Al Buckenberger, manager for the 1892-94 Pirates. He took over for manager Tom Burns 60 games into the 1892 season, with the Pirates record standing at 27-32 at the time. Buckenberger would turn the team around, finishing with a 53-41 record the rest of the way. In 1893 he led the team to their best finish since joining the National League in 1887, going 81-48, which was good enough for second place, five games behind Brooklyn. The team’s .628 winning percentage that year is the sixth best in franchise history. However, the team record the next year was a disappointing 53-55 after a doubleheader on September 1st, when he lost his job to the team’s catcher, Connie Mack. The Pirates went by the team nickname “Braves” during the 1894 season (it appeared infrequently during the 1893 season as well), and they were often called Buck’s Braves by the local papers. For Mack, it was the start of a 53-year career as a manager. A few weeks after his release, there was talk that Buckenberger was approached to manage a Pittsburgh team in a new league that could form in 1895 and rival the National League, much like the Player’s League did four years earlier. That rumor apparently led to his departure from the Pirates. That new league never formed and he managed the 1895 St Louis Browns (Cardinals) instead. Buckenberger had managed for two seasons in the majors prior to joining the Pirates and then added another four seasons afterwards. He also managed for six seasons in the minors and was a minor league player for four seasons. He went 187-144 at the helm of Pittsburgh, and in nine big league seasons, he had a 488-539 record.
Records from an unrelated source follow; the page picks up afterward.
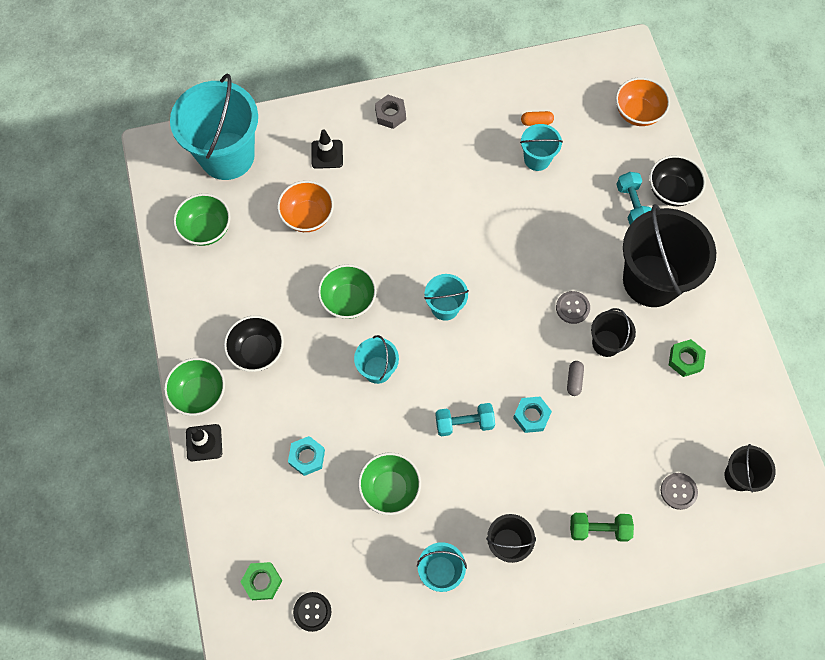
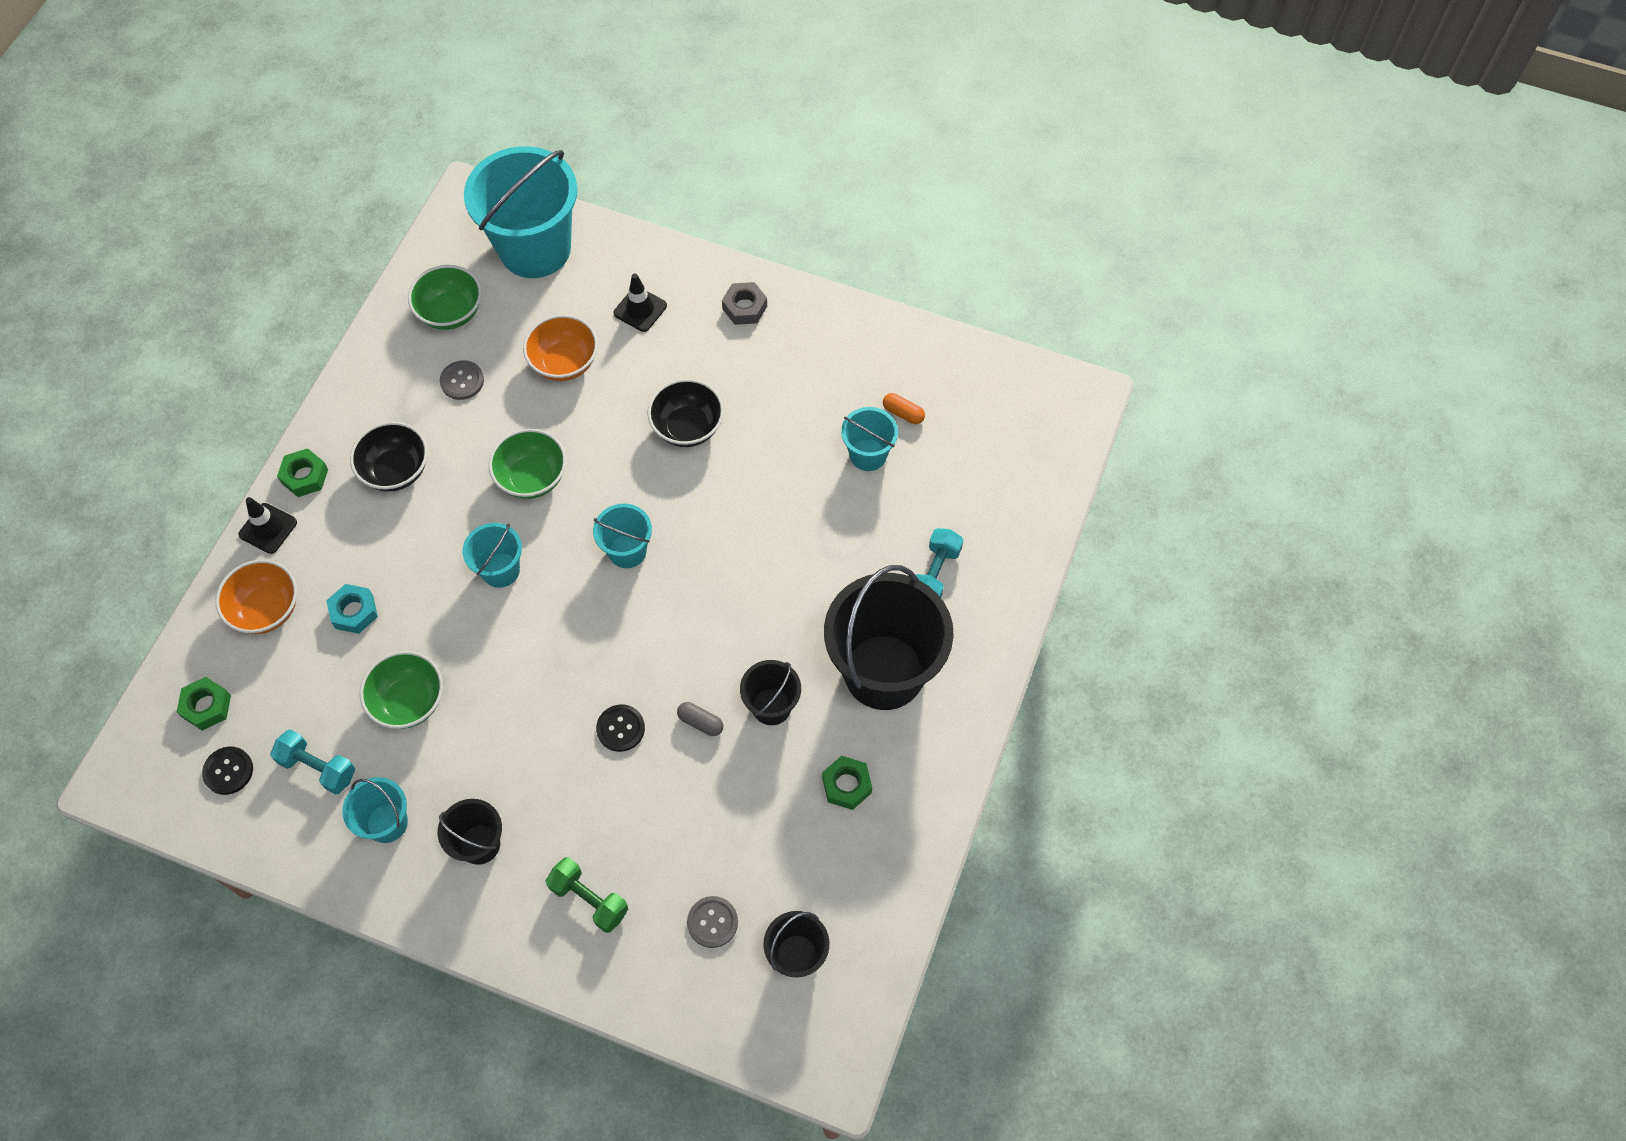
camera: 35 degrees right, 5 degrees down
green bowl [164,358,225,416] -> green nut [277,448,328,497]
turquoise dumbbell [436,403,495,436] -> turquoise dumbbell moved to [270,729,356,795]
turquoise nut [513,397,552,433] -> black button [596,704,645,752]
grey button [556,291,590,324] -> grey button moved to [440,360,484,400]
grey capsule [567,361,584,396] -> grey capsule turned 75 degrees clockwise [677,702,723,736]
orange bowl [616,77,670,126] -> orange bowl moved to [216,560,297,634]
black bowl [649,155,706,206] -> black bowl moved to [648,379,724,447]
Bob Ferguson, Utility fielder for the 1884 Pittsburgh Alleghenys. He was a star baseball player before the first Major League was organized in 1871, beginning his amateur career at least eight years earlier. Ferguson was 26 years old before the National Association was formed in 1871, and 31 years old before the National League first played a game. In fact, the schedules were so short during the era he played in, that he played 824 Major League games over 14 seasons and twice led the league in games played. His big league totals, not surprisingly, don’t look like those of a star player, but the man they nicknamed “Death to Flying Things” was one of the best fielders of his time (he mostly played third base) and he could handle the bat too. He is regarded by most as the first switch-hitter in baseball, a lifetime .265 hitter with 357 RBIs and 544 runs scored.  His best season at the plate was 1878 for the Chicago White Stockings, when he hit .351, with 44 runs and 39 RBIs in 61 games. That ended up being his only .300+ season in the majors. By the time he joined the Alleghenys, he was at the end of his career, already 39 years old, the oldest player in the majors at the time. Ferguson played ten games for Pittsburgh, seeing time at four different spots. He hit just .146, with six singles in 41 at-bats. He played his final game on July 1st and he was relieved of his managerial duties on July 16th, officially ending his big league playing career. He managed for parts or all of 16 seasons in the majors, including an 11-31 record as the second of five managers the 1884 Alleghenys had that season. He played every position in the majors except left field, though most of his time was spent at third base earlier in his big league career and second base later. The only home run Ferguson hit in his Major League career came off another great nickname in baseball history, Ed “The Only” Nolan, who it was said that he always wanted to be the only starting pitcher for the team he was on, though my own extensive research debunked that nickname origin story. Ferguson’s nickname came from his ability to catch fly balls back before any type of gloves were worn. With a birth date on January 31, 1845, he has the earliest date of birth for any player in Pirates history.